> _TEXTAUSZUG_
§
Das Wimmel-Denkmal im Kasseler Fürstengarten ist ein Einigungsdenkmal, das von dem Kasseler Bildhauer Karl Begas entworfen wurde. Der am 10. Mai 1898 eingeweihte Obelisk erinnert an die Deutsche Einigung von 1871. Benannt ist das Monument nach den Stiftern des Denkmals. Bis 1965 stand es zentral auf dem heutigen Brüder-Grimm-Platz am Tor zur Kasseler Innenstadt.
§
> _GEZEIGTE EINTRÄGE_
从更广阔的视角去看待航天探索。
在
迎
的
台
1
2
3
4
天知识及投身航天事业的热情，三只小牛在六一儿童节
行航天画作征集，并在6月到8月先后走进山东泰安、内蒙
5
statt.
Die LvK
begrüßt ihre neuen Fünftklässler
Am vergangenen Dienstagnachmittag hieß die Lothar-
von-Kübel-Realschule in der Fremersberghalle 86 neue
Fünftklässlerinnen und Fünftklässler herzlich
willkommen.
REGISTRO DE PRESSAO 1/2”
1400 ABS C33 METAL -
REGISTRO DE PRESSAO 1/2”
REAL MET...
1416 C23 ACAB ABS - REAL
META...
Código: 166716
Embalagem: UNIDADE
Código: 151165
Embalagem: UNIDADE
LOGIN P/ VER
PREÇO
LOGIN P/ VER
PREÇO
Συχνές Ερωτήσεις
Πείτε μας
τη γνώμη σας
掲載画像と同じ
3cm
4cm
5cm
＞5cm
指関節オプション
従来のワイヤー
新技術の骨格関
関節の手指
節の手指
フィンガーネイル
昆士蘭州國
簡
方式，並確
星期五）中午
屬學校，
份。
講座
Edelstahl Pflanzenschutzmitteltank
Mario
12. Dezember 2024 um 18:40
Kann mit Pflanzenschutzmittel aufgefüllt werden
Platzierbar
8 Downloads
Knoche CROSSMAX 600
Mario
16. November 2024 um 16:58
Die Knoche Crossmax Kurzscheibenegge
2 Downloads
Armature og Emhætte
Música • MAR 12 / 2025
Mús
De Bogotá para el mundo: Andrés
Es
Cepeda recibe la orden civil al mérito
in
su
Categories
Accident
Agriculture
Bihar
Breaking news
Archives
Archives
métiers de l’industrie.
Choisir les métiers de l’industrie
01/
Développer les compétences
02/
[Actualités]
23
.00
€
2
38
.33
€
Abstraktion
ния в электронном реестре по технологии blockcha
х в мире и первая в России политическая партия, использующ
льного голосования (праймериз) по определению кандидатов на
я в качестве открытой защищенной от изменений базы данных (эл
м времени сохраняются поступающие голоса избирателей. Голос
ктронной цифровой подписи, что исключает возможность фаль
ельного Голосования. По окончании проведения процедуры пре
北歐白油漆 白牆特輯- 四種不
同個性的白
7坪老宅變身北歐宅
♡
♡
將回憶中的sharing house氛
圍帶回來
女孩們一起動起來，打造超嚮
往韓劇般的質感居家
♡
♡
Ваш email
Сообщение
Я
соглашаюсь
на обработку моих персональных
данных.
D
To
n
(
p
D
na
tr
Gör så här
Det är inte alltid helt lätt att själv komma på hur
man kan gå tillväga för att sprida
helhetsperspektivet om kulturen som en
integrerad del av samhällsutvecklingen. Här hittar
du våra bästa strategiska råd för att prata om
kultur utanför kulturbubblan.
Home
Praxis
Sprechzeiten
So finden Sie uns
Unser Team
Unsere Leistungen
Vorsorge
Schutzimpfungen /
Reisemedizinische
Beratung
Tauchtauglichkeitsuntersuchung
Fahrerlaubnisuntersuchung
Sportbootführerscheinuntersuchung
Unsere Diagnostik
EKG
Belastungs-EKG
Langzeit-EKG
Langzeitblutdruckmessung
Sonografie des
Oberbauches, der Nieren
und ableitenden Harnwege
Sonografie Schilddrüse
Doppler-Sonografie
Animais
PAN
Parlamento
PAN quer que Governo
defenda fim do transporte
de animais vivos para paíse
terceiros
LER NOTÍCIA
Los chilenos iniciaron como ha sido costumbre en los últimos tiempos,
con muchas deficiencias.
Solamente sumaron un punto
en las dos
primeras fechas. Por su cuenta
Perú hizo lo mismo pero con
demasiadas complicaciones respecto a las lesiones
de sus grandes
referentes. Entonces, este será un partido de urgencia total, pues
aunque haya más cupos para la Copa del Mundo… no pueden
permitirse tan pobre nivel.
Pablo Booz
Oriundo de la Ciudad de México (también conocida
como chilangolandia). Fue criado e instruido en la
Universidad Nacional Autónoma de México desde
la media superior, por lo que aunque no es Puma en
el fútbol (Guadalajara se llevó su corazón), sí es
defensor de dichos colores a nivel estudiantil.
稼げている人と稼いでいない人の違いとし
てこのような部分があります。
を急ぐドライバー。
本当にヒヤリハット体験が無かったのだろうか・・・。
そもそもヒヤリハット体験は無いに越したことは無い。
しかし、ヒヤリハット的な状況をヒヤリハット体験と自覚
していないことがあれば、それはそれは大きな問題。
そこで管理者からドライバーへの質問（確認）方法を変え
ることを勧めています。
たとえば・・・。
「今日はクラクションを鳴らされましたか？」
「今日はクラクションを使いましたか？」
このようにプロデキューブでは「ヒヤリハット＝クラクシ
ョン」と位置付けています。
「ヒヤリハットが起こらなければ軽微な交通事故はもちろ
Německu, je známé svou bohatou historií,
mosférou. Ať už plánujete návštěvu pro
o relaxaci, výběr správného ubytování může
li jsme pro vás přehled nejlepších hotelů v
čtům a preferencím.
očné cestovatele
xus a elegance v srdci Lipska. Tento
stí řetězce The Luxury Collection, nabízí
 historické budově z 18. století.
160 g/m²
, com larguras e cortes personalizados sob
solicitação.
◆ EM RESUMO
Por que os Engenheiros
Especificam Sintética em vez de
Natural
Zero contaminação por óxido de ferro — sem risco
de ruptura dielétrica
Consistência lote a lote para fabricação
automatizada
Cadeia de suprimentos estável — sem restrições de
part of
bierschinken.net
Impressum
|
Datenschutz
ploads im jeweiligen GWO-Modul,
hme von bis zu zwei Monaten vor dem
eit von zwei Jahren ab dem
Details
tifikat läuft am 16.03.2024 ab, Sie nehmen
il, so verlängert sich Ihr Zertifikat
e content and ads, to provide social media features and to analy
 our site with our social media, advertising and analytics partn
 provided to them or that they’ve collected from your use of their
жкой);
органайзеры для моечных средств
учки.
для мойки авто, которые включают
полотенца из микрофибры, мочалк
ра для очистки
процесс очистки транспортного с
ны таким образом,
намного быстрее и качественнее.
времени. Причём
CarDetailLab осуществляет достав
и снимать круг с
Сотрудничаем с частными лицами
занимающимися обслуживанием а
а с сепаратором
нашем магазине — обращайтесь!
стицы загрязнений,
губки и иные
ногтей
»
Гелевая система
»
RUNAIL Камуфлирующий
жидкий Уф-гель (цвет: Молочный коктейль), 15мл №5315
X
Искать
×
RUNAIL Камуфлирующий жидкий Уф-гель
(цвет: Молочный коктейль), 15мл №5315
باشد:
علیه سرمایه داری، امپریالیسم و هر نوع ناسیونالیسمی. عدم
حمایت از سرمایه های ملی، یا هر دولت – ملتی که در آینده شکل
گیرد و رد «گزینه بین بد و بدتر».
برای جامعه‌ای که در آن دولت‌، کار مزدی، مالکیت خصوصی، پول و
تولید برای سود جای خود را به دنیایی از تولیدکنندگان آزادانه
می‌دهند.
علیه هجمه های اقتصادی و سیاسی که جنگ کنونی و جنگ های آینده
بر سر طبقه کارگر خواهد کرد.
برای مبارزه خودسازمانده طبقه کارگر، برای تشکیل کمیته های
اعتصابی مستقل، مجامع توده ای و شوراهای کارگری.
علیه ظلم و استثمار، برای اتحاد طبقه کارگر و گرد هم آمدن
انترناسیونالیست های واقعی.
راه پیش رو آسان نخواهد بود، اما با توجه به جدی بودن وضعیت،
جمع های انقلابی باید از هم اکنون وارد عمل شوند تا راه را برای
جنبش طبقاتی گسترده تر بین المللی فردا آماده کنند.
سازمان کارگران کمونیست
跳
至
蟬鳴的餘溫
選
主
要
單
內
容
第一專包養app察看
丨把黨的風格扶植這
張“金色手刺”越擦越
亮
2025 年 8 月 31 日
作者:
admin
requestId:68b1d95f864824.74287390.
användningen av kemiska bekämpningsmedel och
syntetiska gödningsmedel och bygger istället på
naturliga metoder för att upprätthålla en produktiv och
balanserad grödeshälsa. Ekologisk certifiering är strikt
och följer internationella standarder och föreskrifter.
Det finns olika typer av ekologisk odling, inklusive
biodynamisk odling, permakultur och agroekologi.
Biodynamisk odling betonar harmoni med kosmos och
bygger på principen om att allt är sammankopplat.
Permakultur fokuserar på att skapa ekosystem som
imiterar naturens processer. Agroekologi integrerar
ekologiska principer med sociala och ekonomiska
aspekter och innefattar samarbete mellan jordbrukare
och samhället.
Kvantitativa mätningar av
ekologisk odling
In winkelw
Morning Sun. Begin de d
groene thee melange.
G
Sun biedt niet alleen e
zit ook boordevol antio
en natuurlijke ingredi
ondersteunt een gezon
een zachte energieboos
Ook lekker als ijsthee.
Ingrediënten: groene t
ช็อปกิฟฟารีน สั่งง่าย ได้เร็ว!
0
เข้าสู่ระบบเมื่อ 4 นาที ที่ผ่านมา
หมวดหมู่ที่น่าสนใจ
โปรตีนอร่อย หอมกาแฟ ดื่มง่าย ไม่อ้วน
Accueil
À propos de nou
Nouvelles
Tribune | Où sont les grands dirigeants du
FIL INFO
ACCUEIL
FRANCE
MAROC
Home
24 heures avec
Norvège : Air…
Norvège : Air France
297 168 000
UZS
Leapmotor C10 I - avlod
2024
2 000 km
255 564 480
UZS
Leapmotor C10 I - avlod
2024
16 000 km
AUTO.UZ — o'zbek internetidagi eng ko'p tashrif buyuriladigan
§
> _AUFGABEN_
1. Wann wurde der Obelisk laut dem Textauszug eingeweiht?
2. Gib den Abschnitt des Textauszugs von „Das Wimmel-Denkmal im“ bis einschließlich „zur Kasseler Innenstadt.“ wortgetreu aus.

> _LÖSUNGEN_
1. Am 10. Mai 1898.

2.
Das Wimmel-Denkmal im Kasseler Fürstengarten ist ein Einigungsdenkmal, das von dem Kasseler Bildhauer Karl Begas entworfen wurde. Der am 10. Mai 1898 eingeweihte Obelisk erinnert an die Deutsche Einigung von 1871. Benannt ist das Monument nach den Stiftern des Denkmals. Bis 1965 stand es zentral auf dem heutigen Brüder-Grimm-Platz am Tor zur Kasseler Innenstadt.